Start of DATASET EXTRACT

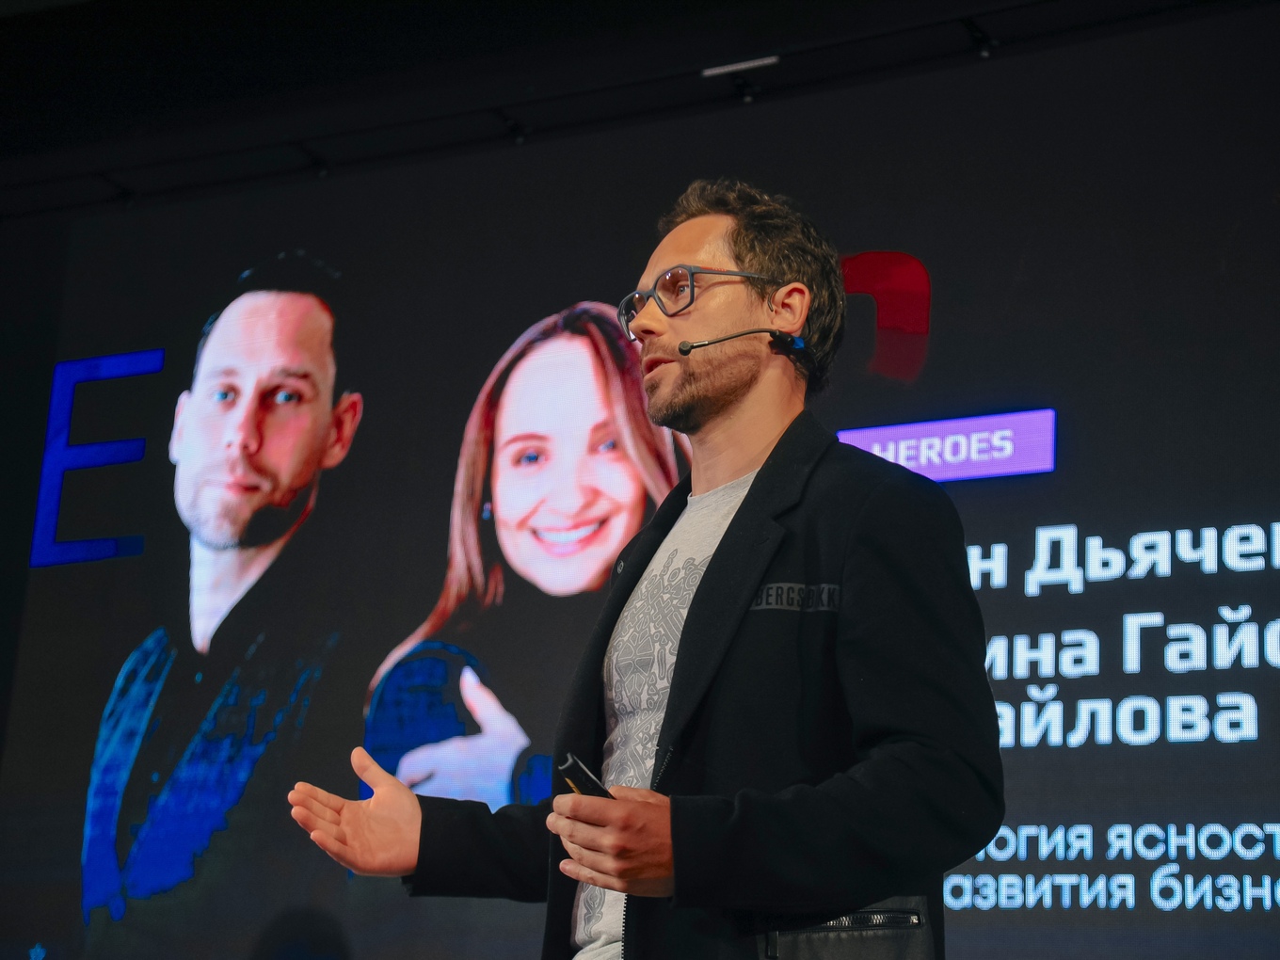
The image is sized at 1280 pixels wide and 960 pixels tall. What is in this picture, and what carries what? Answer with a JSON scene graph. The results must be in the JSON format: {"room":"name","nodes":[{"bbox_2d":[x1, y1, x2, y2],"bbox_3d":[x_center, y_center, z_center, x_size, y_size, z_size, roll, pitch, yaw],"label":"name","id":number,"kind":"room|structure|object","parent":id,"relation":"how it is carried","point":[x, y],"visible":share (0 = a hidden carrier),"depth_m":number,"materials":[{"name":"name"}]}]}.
{"room":"event hall","nodes":[
{"label":"event hall","id":0,"kind":"room"},
{"label":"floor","id":1,"kind":"structure","parent":0,"visible":0},
{"bbox_2d":[0,5,1279,959],"bbox_3d":[0.274,0.233,6.215,4.917,2.717,0.107,-6,-17,28],"label":"projection screen","id":2,"kind":"object","parent":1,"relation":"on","point":[1048,760],"visible":0.94,"depth_m":6.20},
{"bbox_2d":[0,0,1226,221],"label":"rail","id":3,"kind":"object","parent":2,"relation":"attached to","point":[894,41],"visible":0.95,"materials":[{"name":"black metal"}]},
{"bbox_2d":[702,54,780,76],"bbox_3d":[0.287,-1.133,6.653,0.228,0.020,0.055,-6,-17,28],"label":"ceiling light","id":4,"kind":"object","parent":3,"relation":"attached to","point":[745,66],"visible":0.91,"depth_m":6.65,"materials":[{"name":"white"}]},
{"bbox_2d":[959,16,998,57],"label":"spotlight","id":5,"kind":"object","parent":3,"relation":"attached to","point":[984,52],"visible":0.94,"depth_m":6.06,"materials":[{"name":"black"}]},
{"bbox_2d":[287,184,1005,959],"bbox_3d":[0.036,0.511,3.057,0.874,1.825,0.685,-6,-17,28],"label":"man","id":6,"kind":"object","parent":1,"relation":"on","point":[682,334],"visible":0.98,"depth_m":2.92},
{"bbox_2d":[555,752,614,799],"bbox_3d":[-0.042,0.341,2.610,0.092,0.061,0.101,9,-16,-24],"label":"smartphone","id":7,"kind":"object","parent":6,"relation":"in","point":[582,773],"visible":0.31,"depth_m":2.58,"materials":[{"name":"black"}]},
{"bbox_2d":[676,328,808,360],"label":"microphone","id":8,"kind":"object","parent":6,"relation":"in","point":[777,337],"visible":0.98,"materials":[{"name":"black plastic"}]},
{"bbox_2d":[757,895,936,959],"bbox_3d":[0.238,0.641,2.787,0.222,0.319,0.124,9,-16,-23],"label":"jacket pocket","id":9,"kind":"object","parent":6,"relation":"on","point":[904,945],"visible":0.73,"depth_m":2.80,"materials":[{"name":"black leather"}]}
]}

End of DATASET EXTRACT

* **PROBLEM STATEMENT**: Verbatim repetition of the entries is required, excluding any pictures.

* **SOLUTION FOR THIS EXERCISE**:
The image is sized at 1280 pixels wide and 960 pixels tall. What is in this picture, and what carries what? Answer with a JSON scene graph. The results must be in the JSON format: {"room":"name","nodes":[{"bbox_2d":[x1, y1, x2, y2],"bbox_3d":[x_center, y_center, z_center, x_size, y_size, z_size, roll, pitch, yaw],"label":"name","id":number,"kind":"room|structure|object","parent":id,"relation":"how it is carried","point":[x, y],"visible":share (0 = a hidden carrier),"depth_m":number,"materials":[{"name":"name"}]}]}.
{"room":"event hall","nodes":[
{"label":"event hall","id":0,"kind":"room"},
{"label":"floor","id":1,"kind":"structure","parent":0,"visible":0},
{"bbox_2d":[0,5,1279,959],"bbox_3d":[0.274,0.233,6.215,4.917,2.717,0.107,-6,-17,28],"label":"projection screen","id":2,"kind":"object","parent":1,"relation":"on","point":[1048,760],"visible":0.94,"depth_m":6.20},
{"bbox_2d":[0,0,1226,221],"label":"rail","id":3,"kind":"object","parent":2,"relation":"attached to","point":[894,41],"visible":0.95,"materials":[{"name":"black metal"}]},
{"bbox_2d":[702,54,780,76],"bbox_3d":[0.287,-1.133,6.653,0.228,0.020,0.055,-6,-17,28],"label":"ceiling light","id":4,"kind":"object","parent":3,"relation":"attached to","point":[745,66],"visible":0.91,"depth_m":6.65,"materials":[{"name":"white"}]},
{"bbox_2d":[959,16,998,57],"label":"spotlight","id":5,"kind":"object","parent":3,"relation":"attached to","point":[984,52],"visible":0.94,"depth_m":6.06,"materials":[{"name":"black"}]},
{"bbox_2d":[287,184,1005,959],"bbox_3d":[0.036,0.511,3.057,0.874,1.825,0.685,-6,-17,28],"label":"man","id":6,"kind":"object","parent":1,"relation":"on","point":[682,334],"visible":0.98,"depth_m":2.92},
{"bbox_2d":[555,752,614,799],"bbox_3d":[-0.042,0.341,2.610,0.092,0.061,0.101,9,-16,-24],"label":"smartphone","id":7,"kind":"object","parent":6,"relation":"in","point":[582,773],"visible":0.31,"depth_m":2.58,"materials":[{"name":"black"}]},
{"bbox_2d":[676,328,808,360],"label":"microphone","id":8,"kind":"object","parent":6,"relation":"in","point":[777,337],"visible":0.98,"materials":[{"name":"black plastic"}]},
{"bbox_2d":[757,895,936,959],"bbox_3d":[0.238,0.641,2.787,0.222,0.319,0.124,9,-16,-23],"label":"jacket pocket","id":9,"kind":"object","parent":6,"relation":"on","point":[904,945],"visible":0.73,"depth_m":2.80,"materials":[{"name":"black leather"}]}
]}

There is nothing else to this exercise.